Senate Democrats seek to counter lawmakers' concerns about moving terrorism suspects and other detainees to U.S. facilities after the military prison is shut.

May 14, 2009|Associated Press

WASHINGTON — A bill by Senate Democrats would fund the closure of the prison at Guantanamo Bay, Cuba, but it would block the transfer of any of the detainees to the United States.

The move is aimed at sidestepping a political minefield that President Obama has confronted in his promise to close the military prison during his first year in office. Lawmakers of both parties have bristled at the notion of bringing Guantanamo terrorism suspects to detention facilities in the United States.

The development comes as the full House and a key Senate panel are poised to advance Obama's $85-billion request for military and diplomatic efforts in Iraq and Afghanistan.

The request for $50 million to close the Guantanamo prison and transfer its detainees elsewhere has occupied many lawmakers -- especially Republicans -- even as others in Congress voice growing worries about the chances of defeating Al Qaeda and the Taliban militants in Afghanistan and Pakistan.

The administration has yet to produce a plan for dealing with the approximately 240 Guantanamo detainees, but Defense Secretary Robert M. Gates has said that between 50 and 100 would end up in U.S. facilities.

The $96.7-billion measure headed for a House vote today contains no funds to transfer the Guantanamo detainees, though the Pentagon retains the ability to seek informal approval to move funds from other accounts.

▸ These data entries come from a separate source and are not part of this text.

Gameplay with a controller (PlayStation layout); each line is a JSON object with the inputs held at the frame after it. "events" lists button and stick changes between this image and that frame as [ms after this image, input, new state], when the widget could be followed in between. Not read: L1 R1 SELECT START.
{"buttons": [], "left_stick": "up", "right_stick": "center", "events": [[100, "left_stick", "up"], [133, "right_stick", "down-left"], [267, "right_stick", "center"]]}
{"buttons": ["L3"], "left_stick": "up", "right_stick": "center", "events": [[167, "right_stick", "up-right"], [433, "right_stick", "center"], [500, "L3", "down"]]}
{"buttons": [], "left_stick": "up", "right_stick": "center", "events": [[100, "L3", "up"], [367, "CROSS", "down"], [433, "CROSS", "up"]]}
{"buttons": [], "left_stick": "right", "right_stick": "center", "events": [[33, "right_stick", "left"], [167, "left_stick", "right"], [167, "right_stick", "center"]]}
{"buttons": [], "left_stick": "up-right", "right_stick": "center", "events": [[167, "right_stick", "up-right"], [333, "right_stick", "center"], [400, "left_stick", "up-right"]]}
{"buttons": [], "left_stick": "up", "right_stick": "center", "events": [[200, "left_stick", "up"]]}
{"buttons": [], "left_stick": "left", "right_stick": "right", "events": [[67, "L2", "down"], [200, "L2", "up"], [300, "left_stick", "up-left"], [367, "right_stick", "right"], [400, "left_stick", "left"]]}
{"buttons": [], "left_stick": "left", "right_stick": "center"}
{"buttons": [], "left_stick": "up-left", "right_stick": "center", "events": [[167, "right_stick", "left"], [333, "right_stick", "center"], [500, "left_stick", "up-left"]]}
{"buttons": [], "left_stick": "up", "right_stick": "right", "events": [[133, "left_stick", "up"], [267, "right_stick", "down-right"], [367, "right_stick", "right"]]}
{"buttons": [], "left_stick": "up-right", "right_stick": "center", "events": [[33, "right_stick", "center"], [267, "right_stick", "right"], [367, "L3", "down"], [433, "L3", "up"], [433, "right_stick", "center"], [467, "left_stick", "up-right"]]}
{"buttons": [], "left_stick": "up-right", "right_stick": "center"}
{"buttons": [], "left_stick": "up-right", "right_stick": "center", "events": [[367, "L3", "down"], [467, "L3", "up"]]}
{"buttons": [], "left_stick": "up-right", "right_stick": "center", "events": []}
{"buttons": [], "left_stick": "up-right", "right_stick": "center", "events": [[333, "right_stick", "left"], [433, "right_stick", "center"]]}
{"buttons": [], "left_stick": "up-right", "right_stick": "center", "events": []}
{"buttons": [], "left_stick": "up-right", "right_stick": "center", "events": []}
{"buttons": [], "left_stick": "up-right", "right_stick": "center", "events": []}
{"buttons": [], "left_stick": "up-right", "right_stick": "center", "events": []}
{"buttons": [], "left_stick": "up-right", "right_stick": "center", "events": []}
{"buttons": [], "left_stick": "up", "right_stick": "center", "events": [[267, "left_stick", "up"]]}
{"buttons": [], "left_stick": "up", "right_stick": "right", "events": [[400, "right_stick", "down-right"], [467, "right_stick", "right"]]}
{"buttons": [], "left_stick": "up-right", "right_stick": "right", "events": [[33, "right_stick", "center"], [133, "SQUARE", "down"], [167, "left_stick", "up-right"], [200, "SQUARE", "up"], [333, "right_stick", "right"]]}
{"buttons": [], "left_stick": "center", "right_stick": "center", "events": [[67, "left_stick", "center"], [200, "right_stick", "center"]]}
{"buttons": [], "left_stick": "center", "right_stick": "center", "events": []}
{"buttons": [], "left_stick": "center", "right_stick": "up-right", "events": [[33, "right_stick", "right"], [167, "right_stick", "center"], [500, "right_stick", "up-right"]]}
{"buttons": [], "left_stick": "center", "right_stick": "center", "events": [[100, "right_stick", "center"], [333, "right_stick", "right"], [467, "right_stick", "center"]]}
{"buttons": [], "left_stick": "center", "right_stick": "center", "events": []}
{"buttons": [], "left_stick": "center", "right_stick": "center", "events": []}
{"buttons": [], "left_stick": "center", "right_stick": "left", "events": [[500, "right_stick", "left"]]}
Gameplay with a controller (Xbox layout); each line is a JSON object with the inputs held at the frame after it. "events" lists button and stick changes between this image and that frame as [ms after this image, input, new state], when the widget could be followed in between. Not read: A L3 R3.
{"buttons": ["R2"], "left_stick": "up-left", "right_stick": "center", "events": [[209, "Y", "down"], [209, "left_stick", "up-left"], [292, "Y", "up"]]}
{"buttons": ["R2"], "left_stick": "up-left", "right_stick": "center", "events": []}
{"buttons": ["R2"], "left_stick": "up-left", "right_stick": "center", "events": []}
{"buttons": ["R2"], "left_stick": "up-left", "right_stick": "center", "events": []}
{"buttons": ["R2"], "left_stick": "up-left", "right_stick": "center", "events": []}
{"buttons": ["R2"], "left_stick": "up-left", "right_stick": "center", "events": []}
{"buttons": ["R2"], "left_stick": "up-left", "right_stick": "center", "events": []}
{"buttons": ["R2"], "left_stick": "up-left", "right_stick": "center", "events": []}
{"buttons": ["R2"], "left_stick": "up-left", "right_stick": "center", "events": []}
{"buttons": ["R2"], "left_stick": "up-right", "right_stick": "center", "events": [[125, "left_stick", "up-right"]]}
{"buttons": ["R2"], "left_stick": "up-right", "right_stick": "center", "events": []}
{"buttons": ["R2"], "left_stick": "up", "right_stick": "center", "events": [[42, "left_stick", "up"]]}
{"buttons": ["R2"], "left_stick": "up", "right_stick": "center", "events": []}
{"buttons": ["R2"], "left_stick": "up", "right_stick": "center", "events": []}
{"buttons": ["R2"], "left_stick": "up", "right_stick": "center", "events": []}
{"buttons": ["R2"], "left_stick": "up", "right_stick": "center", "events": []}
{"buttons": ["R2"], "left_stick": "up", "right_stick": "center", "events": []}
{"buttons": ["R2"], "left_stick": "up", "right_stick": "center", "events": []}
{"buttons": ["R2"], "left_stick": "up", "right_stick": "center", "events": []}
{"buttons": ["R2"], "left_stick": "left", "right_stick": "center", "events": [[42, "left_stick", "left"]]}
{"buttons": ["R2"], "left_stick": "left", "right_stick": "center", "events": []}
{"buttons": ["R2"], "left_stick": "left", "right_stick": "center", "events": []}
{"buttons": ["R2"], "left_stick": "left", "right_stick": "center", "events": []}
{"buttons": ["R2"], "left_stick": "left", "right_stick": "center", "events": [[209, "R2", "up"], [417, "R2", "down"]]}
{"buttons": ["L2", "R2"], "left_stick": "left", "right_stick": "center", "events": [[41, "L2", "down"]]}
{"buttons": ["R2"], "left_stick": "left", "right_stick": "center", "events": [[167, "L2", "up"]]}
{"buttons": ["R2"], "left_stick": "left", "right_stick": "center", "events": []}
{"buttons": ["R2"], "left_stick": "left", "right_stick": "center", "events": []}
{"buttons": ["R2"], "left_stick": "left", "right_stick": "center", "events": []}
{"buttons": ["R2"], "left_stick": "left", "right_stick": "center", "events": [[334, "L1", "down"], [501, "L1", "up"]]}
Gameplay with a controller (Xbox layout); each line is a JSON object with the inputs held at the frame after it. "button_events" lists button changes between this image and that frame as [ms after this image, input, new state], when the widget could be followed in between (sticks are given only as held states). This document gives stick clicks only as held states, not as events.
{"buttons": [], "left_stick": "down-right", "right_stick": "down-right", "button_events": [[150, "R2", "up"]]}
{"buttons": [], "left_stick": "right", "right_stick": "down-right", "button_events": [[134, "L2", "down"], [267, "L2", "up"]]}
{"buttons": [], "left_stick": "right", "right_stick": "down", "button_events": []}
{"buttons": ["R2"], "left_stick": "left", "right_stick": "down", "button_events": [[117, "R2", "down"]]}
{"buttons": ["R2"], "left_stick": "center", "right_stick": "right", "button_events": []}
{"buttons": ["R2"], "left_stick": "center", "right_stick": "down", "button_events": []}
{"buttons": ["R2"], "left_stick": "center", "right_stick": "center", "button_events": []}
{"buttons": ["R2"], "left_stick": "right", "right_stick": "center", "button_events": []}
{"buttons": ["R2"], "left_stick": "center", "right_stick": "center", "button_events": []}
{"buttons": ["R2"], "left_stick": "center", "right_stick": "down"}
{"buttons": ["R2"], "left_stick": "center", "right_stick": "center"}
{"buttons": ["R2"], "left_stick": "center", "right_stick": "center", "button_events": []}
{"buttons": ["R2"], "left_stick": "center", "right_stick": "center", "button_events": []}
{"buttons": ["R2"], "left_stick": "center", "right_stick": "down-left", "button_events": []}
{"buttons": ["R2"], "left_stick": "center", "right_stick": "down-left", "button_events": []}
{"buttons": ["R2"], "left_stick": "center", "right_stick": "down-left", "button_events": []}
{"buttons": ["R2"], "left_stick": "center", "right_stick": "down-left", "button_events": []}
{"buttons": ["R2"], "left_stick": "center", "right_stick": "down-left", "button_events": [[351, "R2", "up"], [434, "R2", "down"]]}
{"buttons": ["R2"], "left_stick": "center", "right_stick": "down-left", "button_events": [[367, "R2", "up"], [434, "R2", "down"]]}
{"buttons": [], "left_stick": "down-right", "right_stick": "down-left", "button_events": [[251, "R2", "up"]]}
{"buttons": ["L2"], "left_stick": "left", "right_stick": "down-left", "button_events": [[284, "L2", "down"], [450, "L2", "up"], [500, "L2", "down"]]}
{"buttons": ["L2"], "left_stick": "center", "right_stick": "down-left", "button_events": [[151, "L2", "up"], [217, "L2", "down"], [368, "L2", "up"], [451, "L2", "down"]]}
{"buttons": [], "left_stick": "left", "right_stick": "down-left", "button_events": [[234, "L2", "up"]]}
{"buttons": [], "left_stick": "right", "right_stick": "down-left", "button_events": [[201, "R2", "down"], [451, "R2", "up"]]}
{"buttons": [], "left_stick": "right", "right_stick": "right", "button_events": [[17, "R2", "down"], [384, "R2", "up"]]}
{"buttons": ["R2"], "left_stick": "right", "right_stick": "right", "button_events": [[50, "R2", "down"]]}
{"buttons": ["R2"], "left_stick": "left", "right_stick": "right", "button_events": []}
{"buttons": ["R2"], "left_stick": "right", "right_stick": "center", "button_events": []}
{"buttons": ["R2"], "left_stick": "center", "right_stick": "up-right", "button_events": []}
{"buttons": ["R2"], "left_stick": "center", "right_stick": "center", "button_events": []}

But Senate Appropriations Committee Chairman Daniel K. Inouye (D-Hawaii) on Wednesday circulated an approximately $91.5-billion measure that includes $50 million to shutter the Guantanamo facility and move its prisoners -- with the proviso that they can't be sent to the United States. The Senate bill appears to favor paying foreign governments to accept the prisoners.

House Democratic leaders weighed in with a plan that would block any release of Guantanamo detainees within the United States but that would allow them to be shipped to the U.S. to stand trial or to serve their sentences.